If you need to change the order, you would have to remove exists=True
and instead
add an "existence" validator to your list of custom validators, in the order you wish.
But you don't need to recreate validators for any of the predefined validations. They
are all available in the pathtype.validation
module. Just instantiate a class and
use it like a custom validator.
Example
The following changes the order of validation of the previous example: first the
custom validator is executed before validating the existence. The latter validator is
simply an instance of pathtype.validation.Exists
.
from pathtype.validation import Exists
exist_validator = Exists()
parser.add_argument(
...
type=pathtype.Path(validator=[must_not_have_b, exist_validator])
)
The classes pathtype.validation.Any
and pathtype.validation.All
allow you to create
validators that are logical combinations of other validators (i.e. OR or AND
expressions).
Any
: an instance of this class, initialized with a sequence of validators, is a validator that will pass if any of its validators passes, and fail if they all fail. Equivalent to an OR expression.All
: Similarly, an instance of this class is a validator that will pass if all of its validators pass, and fails if any fails. Equivalent to an AND expression.

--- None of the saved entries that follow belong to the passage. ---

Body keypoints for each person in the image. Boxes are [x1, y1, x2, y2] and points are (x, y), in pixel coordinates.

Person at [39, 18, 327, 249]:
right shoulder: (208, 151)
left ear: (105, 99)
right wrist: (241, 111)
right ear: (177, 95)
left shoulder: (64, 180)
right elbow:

Those two classes can be used to create complex validation trees.
Example
We create a validator that validates that the file name contains "a" OR that it doesn't contain "b":
from pathtype.validation import Any
or_validator = Any(must_have_a, must_not_have_b)
parser.add_argument(
...
type=pathtype.Path(validator=or_validator)
)
We want a custom validator that validates that the path is inside the current user's home directory:
import os.path
import pathlib
import argparse
import pathtype
def is_inside_home_dir(path: pathlib.Path, arg: str):
"""Validate that the path is inside the current user's home directory."""
expanded_path = os.path.expanduser(path)
resolved_path = pathlib.Path(os.path.abspath(expanded_path))
user_dir = pathlib.Path.home()
# We check that `resolved_path` starts with the same directories as `user_dir`
is_child = resolved_path.parts[:len(user_dir.parts)] == user_dir.parts
if not is_child:
raise argparse.ArgumentTypeError(
f"path ({resolved_path}) is not in the user's home directory ({user_dir})"
)
if __name__ == "__main__":
parser = argparse.ArgumentParser()
parser.add_argument(
"--path",
type=pathtype.Path(validator=is_inside_home_dir)
)
# The following line won't raise any error
args = parser.parse_args(["--path", "~/valid/path"])
print(repr(args.path))
# PosixPath('~/valid/path')
# The following line will fail since the path is not inside the user's directory
args = parser.parse_args(["--path", "/at-root"])
# Fails with this message:
# usage: example.py [-h] [--path PATH]
# example.py: error: argument --path: path (/at-root) is not in the user's home directory (/home/user)
- All paths instances are actually
concrete paths
(i.e. created with
pathlib.Path()
), and not pure paths (i.e.pathlib.PurePath()
). This means that if ran on Windows, the path argument will be converted to an instance ofpathlib.WindowsPath
, and on other systems it'll be converted to an instance ofpathlib.PosixPath
. Behavior may change on different OS's, so it's best not to parse argument across OS's. - Validations are run once, during argument parsing. Always remember that, by the
time you actually use the path, some properties of the file may have changed. For
example, let's say you use
pathtype.Path(exists=True)
. Although the file may exist at the time of argument parsing, another process may delete the file by the time you actually want to access it. So only use this package as a user-friendly "first check".